As Hungary’s right-wing strongman Viktor Orbán begins his fourth term as prime minister, a younger generation of Christian leaders is taking up the mantle of resistance. They face long odds: their attempts to organize against authoritarianism are complicated both by infighting and by the government’s dirty tricks.
Hungary is a Central European country of 10 million people; most of them reside in Budapest, the capital on the Danube River. According to the European Parliament, Hungary is no longer a democracy. Experts call it a mafia state and an electoral autocracy. With the help of his political party, Fidesz, Orbán has rewritten the country’s constitution, taken over the judiciary, and turned over entire sectors of the economy to his oligarch friends. By the 2018 election, Fidesz was able to win a 67 percent parliamentary majority with just 49 percent of the vote. He hasn’t gotten rid of elections altogether; he’s rigged the rules so he’ll never lose.

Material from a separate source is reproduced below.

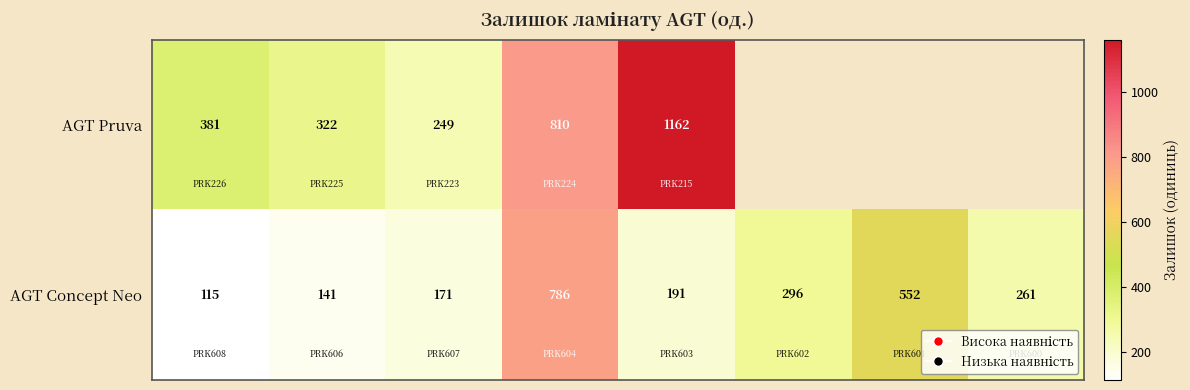

What is the average value of the AGT Concept Neo series?

314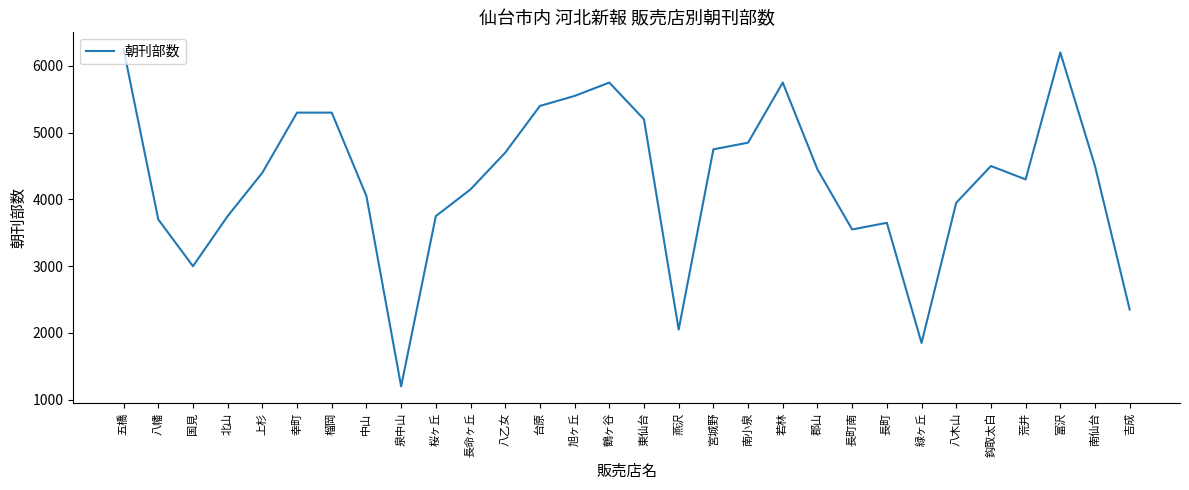

The chart shows a value of 4400 at 上杉. True or false?

True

But “mafia state” and “electoral autocracy” don’t give the whole picture, because Orbán has extended his control far beyond elections and the economy. American Christians should be alarmed by Orbán’s manipulation of Hungary’s churches. While Orbán spews hateful rhetoric against refugees, ethnic Roma, and LGBTQ Hungarians, he claims to be making Hungary into a bastion of Christianity in Europe. His rhetoric has won him the allegiance of American right-wing culture warriors like Tucker Carlson. Carlson broadcast from Hungary last year and lauded Orbán’s system. In August, Orbán traveled to Dallas for a headline speaking engagement at the Conservative Political Action Conference.